▶ What the task asks: Exclude the pictures and transcribe the rest of the data below exactly.

▶ Data supplied:
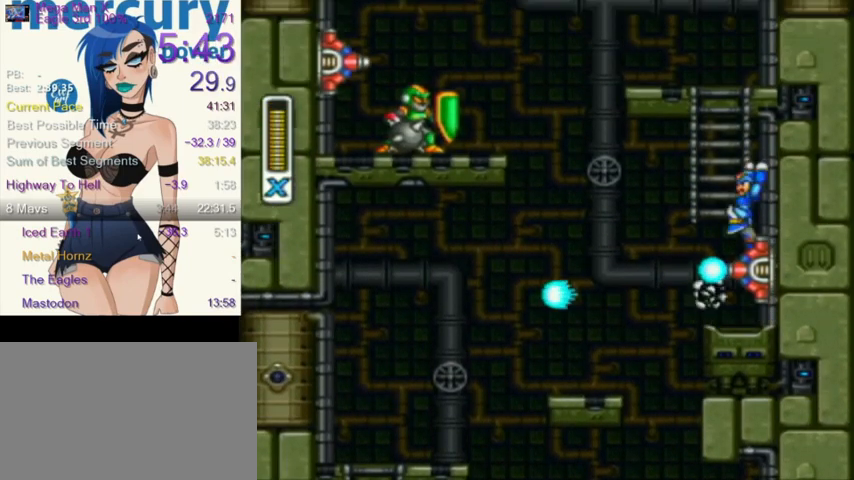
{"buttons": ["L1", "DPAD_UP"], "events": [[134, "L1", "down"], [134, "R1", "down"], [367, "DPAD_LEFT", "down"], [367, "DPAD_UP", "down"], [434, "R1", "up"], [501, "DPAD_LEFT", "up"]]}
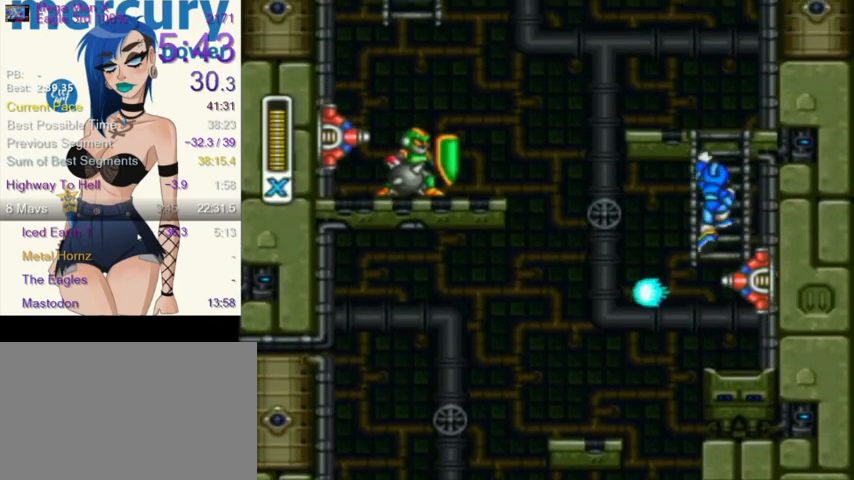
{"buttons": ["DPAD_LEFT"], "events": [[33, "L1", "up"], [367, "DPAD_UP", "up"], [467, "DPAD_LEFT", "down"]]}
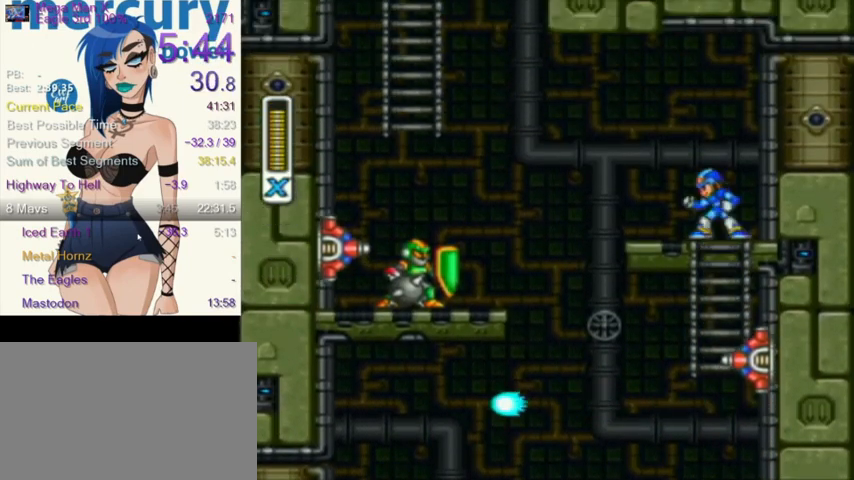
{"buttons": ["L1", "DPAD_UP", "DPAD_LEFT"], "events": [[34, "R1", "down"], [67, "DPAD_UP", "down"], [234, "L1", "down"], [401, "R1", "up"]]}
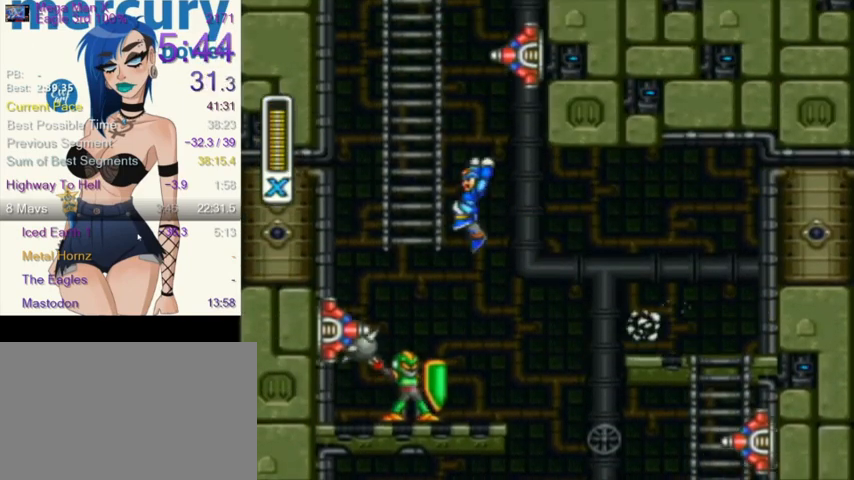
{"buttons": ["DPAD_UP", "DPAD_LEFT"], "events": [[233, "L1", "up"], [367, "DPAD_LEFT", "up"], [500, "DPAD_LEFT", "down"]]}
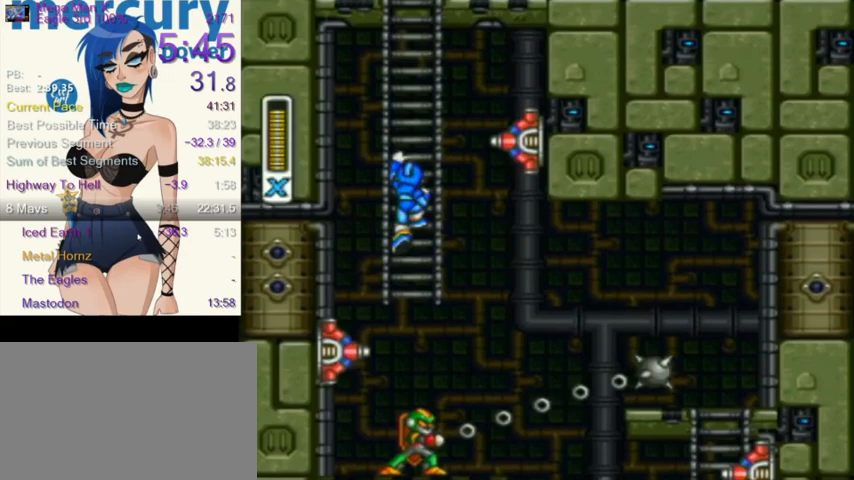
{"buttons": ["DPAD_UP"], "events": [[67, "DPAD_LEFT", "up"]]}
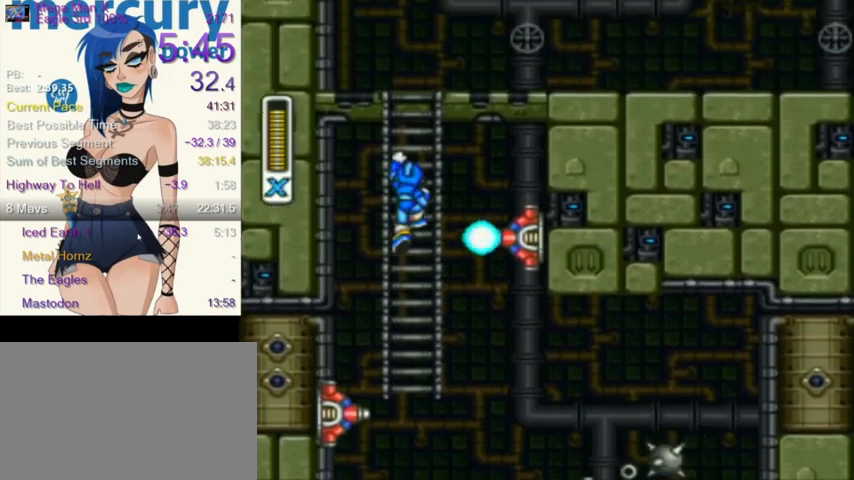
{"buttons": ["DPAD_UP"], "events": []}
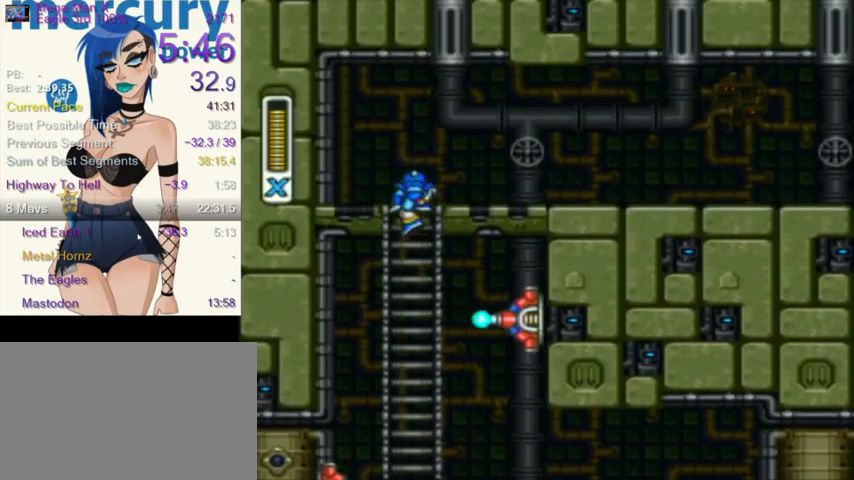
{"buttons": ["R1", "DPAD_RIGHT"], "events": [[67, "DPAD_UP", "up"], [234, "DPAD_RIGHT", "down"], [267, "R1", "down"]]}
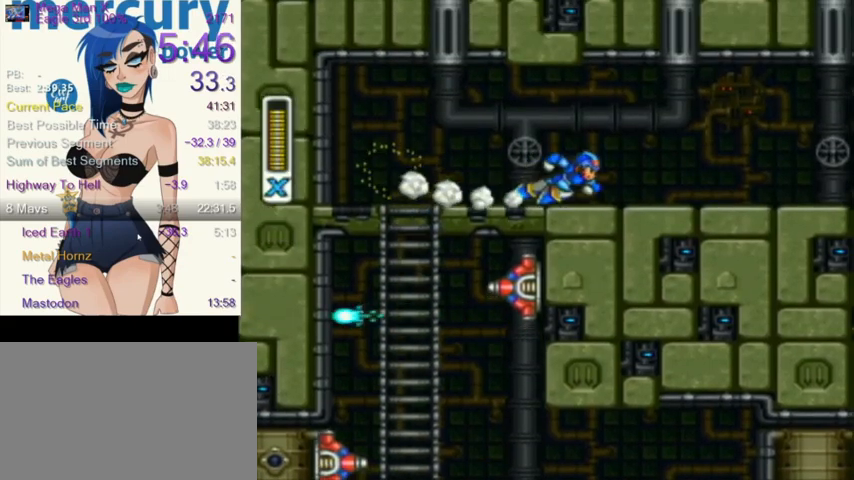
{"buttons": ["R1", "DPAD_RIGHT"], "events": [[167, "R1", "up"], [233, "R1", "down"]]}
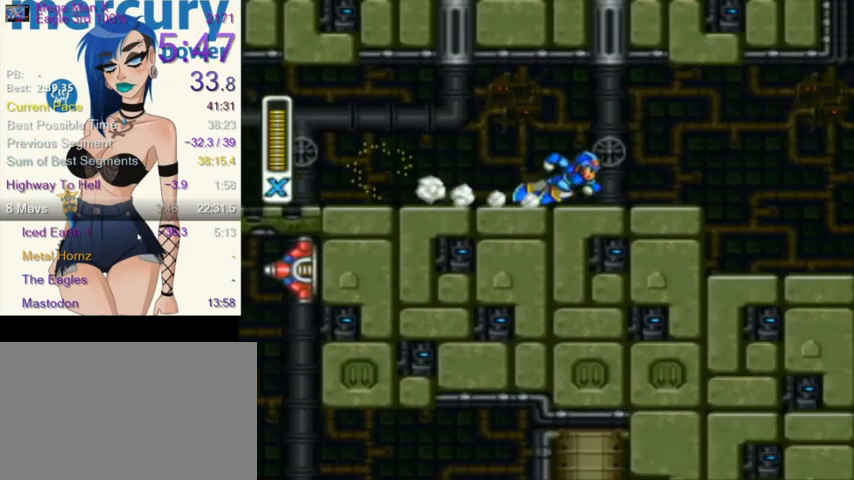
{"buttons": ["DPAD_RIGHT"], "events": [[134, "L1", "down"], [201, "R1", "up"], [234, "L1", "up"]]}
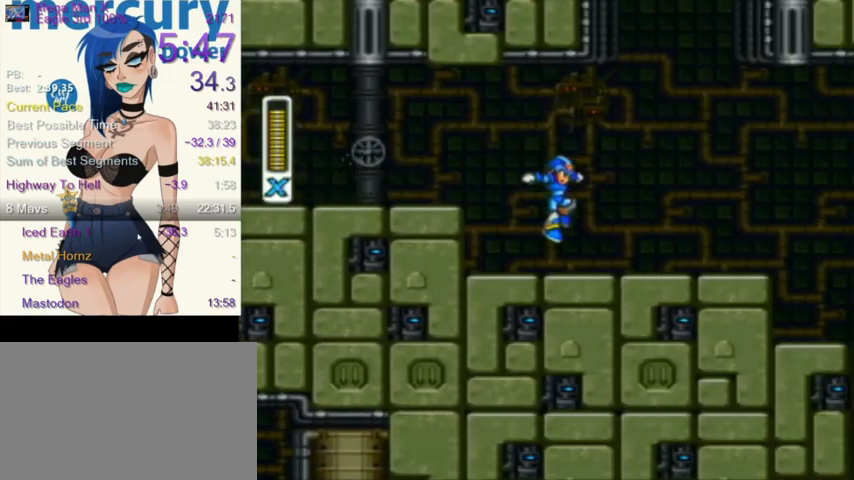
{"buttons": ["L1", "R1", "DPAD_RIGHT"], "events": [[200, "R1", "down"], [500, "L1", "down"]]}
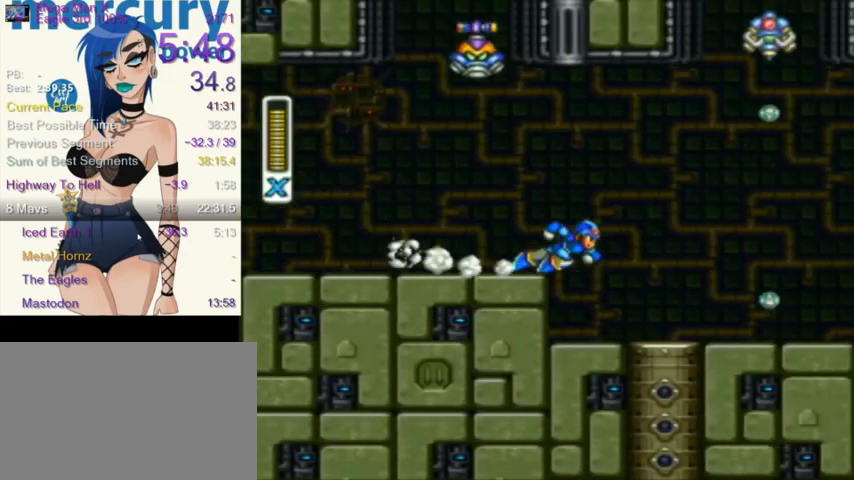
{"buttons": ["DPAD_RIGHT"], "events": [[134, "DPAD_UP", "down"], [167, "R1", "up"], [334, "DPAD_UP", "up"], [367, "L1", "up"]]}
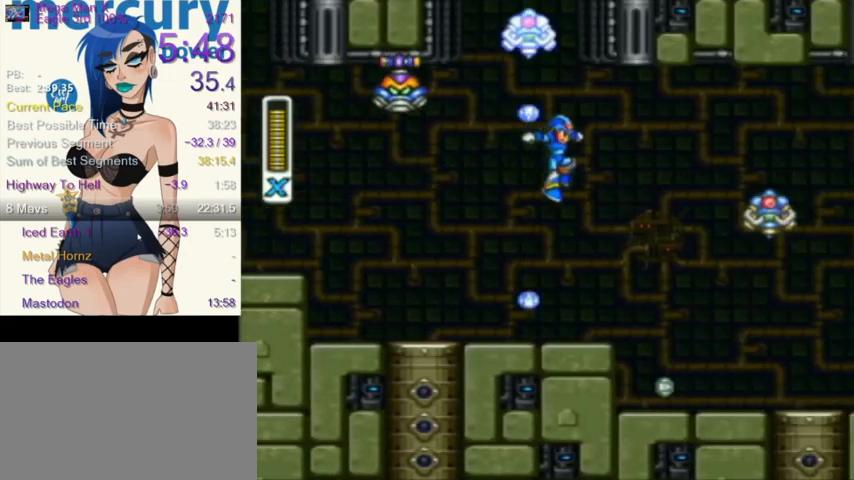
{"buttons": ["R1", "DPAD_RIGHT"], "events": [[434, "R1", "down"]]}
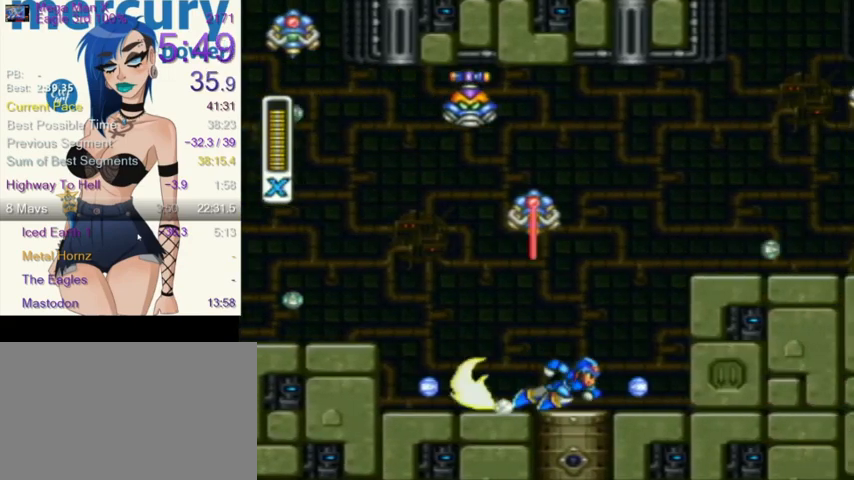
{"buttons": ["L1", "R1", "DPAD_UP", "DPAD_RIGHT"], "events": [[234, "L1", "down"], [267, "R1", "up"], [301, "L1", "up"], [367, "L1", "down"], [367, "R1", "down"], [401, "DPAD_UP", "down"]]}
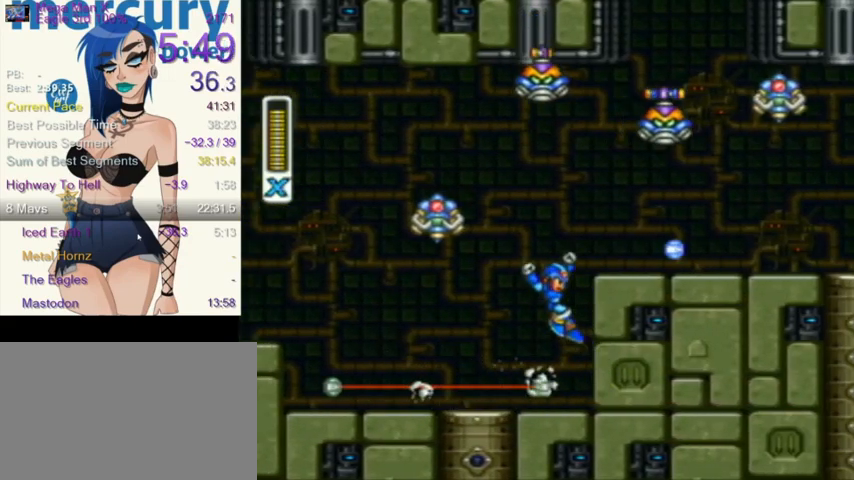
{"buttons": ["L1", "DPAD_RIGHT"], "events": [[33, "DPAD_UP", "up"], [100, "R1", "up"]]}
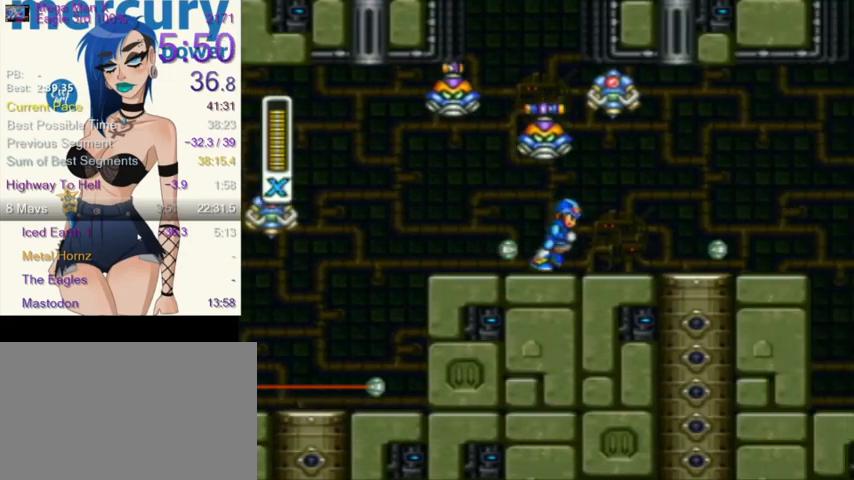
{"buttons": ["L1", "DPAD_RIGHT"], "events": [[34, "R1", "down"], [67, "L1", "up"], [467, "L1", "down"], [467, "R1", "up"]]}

▶ The completed task:
{"buttons": ["L1", "DPAD_UP"], "events": [[134, "L1", "down"], [134, "R1", "down"], [367, "DPAD_LEFT", "down"], [367, "DPAD_UP", "down"], [434, "R1", "up"], [501, "DPAD_LEFT", "up"]]}
{"buttons": ["DPAD_LEFT"], "events": [[33, "L1", "up"], [367, "DPAD_UP", "up"], [467, "DPAD_LEFT", "down"]]}
{"buttons": ["L1", "DPAD_UP", "DPAD_LEFT"], "events": [[34, "R1", "down"], [67, "DPAD_UP", "down"], [234, "L1", "down"], [401, "R1", "up"]]}
{"buttons": ["DPAD_UP", "DPAD_LEFT"], "events": [[233, "L1", "up"], [367, "DPAD_LEFT", "up"], [500, "DPAD_LEFT", "down"]]}
{"buttons": ["DPAD_UP"], "events": [[67, "DPAD_LEFT", "up"]]}
{"buttons": ["DPAD_UP"], "events": []}
{"buttons": ["R1", "DPAD_RIGHT"], "events": [[67, "DPAD_UP", "up"], [234, "DPAD_RIGHT", "down"], [267, "R1", "down"]]}
{"buttons": ["R1", "DPAD_RIGHT"], "events": [[167, "R1", "up"], [233, "R1", "down"]]}
{"buttons": ["DPAD_RIGHT"], "events": [[134, "L1", "down"], [201, "R1", "up"], [234, "L1", "up"]]}
{"buttons": ["L1", "R1", "DPAD_RIGHT"], "events": [[200, "R1", "down"], [500, "L1", "down"]]}
{"buttons": ["DPAD_RIGHT"], "events": [[134, "DPAD_UP", "down"], [167, "R1", "up"], [334, "DPAD_UP", "up"], [367, "L1", "up"]]}
{"buttons": ["R1", "DPAD_RIGHT"], "events": [[434, "R1", "down"]]}
{"buttons": ["L1", "R1", "DPAD_UP", "DPAD_RIGHT"], "events": [[234, "L1", "down"], [267, "R1", "up"], [301, "L1", "up"], [367, "L1", "down"], [367, "R1", "down"], [401, "DPAD_UP", "down"]]}
{"buttons": ["L1", "DPAD_RIGHT"], "events": [[33, "DPAD_UP", "up"], [100, "R1", "up"]]}
{"buttons": ["L1", "DPAD_RIGHT"], "events": [[34, "R1", "down"], [67, "L1", "up"], [467, "L1", "down"], [467, "R1", "up"]]}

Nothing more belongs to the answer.